→ **EXCERPTED RECORDS**
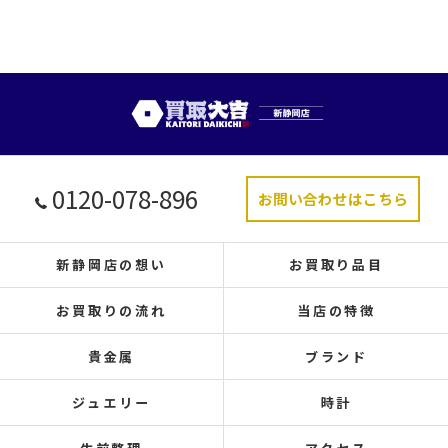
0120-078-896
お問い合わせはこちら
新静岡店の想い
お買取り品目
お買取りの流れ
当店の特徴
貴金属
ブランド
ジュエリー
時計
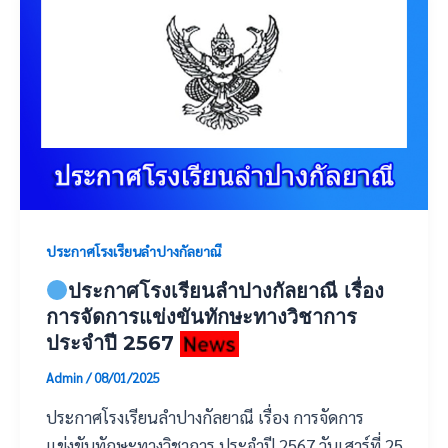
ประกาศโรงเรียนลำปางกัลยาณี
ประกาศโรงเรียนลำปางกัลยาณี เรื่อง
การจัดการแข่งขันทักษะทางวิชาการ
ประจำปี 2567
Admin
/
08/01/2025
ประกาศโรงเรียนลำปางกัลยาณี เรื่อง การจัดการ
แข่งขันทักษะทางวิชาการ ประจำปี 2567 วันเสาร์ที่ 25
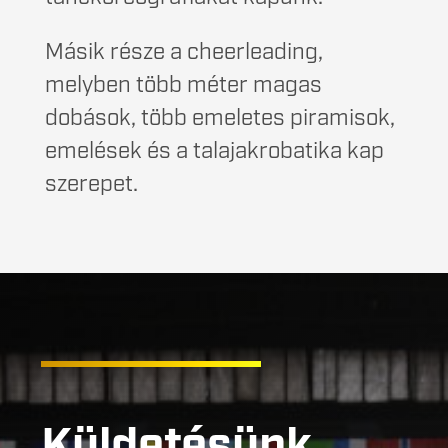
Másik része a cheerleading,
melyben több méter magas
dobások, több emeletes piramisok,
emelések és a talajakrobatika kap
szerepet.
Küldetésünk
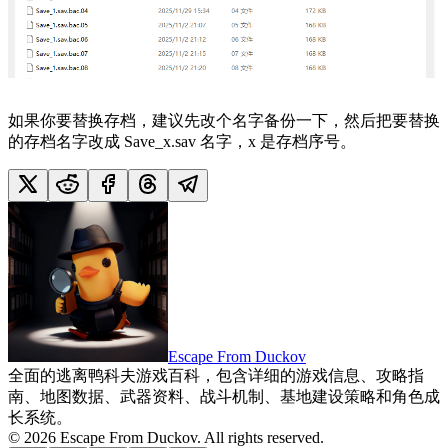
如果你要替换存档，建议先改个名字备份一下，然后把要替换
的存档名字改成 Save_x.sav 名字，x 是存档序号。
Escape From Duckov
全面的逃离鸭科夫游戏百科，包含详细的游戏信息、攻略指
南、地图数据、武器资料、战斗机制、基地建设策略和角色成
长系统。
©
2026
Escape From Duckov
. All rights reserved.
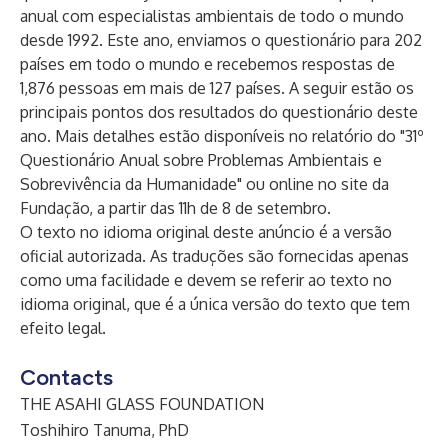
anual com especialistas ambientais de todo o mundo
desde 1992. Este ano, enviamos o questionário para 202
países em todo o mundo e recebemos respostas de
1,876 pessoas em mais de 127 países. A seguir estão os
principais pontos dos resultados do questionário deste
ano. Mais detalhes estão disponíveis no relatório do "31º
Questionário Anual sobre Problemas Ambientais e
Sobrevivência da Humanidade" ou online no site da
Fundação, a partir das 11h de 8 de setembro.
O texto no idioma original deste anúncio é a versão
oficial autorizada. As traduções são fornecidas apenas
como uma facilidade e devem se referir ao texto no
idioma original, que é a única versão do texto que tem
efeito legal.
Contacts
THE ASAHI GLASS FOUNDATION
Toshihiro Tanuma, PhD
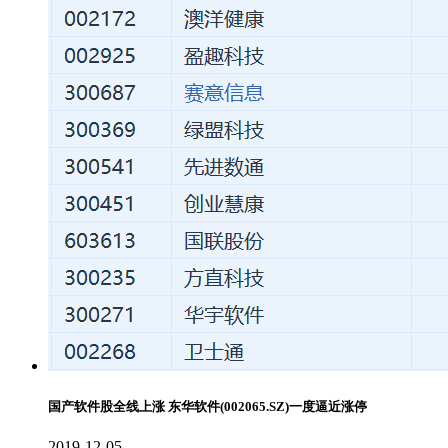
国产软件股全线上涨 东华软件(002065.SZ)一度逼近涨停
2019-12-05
...
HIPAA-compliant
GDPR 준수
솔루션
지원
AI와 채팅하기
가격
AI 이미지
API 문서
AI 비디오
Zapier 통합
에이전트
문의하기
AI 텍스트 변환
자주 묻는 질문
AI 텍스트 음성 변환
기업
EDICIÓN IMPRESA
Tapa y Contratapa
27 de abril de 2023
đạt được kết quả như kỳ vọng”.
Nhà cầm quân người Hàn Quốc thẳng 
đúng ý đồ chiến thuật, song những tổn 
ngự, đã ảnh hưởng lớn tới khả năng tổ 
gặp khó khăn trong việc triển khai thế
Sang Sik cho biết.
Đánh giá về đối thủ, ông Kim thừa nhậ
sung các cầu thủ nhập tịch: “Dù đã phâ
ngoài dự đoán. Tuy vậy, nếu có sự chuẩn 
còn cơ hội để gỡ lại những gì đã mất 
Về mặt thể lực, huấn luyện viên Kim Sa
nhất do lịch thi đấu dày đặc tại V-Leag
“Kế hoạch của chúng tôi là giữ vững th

→ **WHAT NEEDS TO BE DONE**
Echo the lines starting at the one that contains "0120-078-896" and ending at the one that contains "Küldetésünk", including both, exactly as they appear. Leave the pictures out of your answer.

→ **PROBLEM SOLUTION**
0120-078-896
お問い合わせはこちら
新静岡店の想い
お買取り品目
お買取りの流れ
当店の特徴
貴金属
ブランド
ジュエリー
時計
ประกาศโรงเรียนลำปางกัลยาณี
ประกาศโรงเรียนลำปางกัลยาณี เรื่อง
การจัดการแข่งขันทักษะทางวิชาการ
ประจำปี 2567
Admin
/
08/01/2025
ประกาศโรงเรียนลำปางกัลยาณี เรื่อง การจัดการ
แข่งขันทักษะทางวิชาการ ประจำปี 2567 วันเสาร์ที่ 25
Másik része a cheerleading,
melyben több méter magas
dobások, több emeletes piramisok,
emelések és a talajakrobatika kap
szerepet.
Küldetésünk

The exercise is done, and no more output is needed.